**YOUR TASK**
A picture-free, exact reproduction of the listing that follows is required.

== Segment start ==

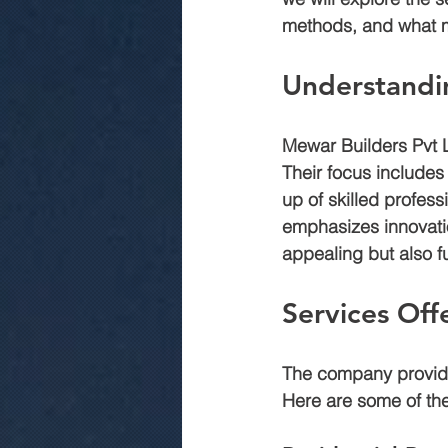
methods, and what m
commercial construction jaipur
Understandi
Mewar Builders Pvt L
.Rmc concerte
Marriage gar
Their focus includes
up of skilled profes
emphasizes innovation
appealing but also f
Services Off
The company provides
Here are some of the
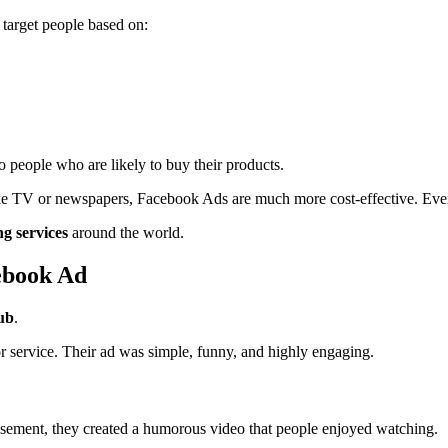
 target people based on:
o people who are likely to buy their products.
 like TV or newspapers, Facebook Ads are much more cost-effective. Eve
ng services
around the world.
ebook Ad
ub
.
r service. Their ad was simple, funny, and highly engaging.
tisement, they created a humorous video that people enjoyed watching.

== Segment end ==

**SOLUTION FOR THIS TASK**
methods, and what m
commercial construction jaipur
Understandi
Mewar Builders Pvt L
.Rmc concerte
Marriage gar
Their focus includes
up of skilled profes
emphasizes innovation
appealing but also f
Services Off
The company provides
Here are some of the
 target people based on:
o people who are likely to buy their products.
 like TV or newspapers, Facebook Ads are much more cost-effective. Eve
ng services
around the world.
ebook Ad
ub
.
r service. Their ad was simple, funny, and highly engaging.
tisement, they created a humorous video that people enjoyed watching.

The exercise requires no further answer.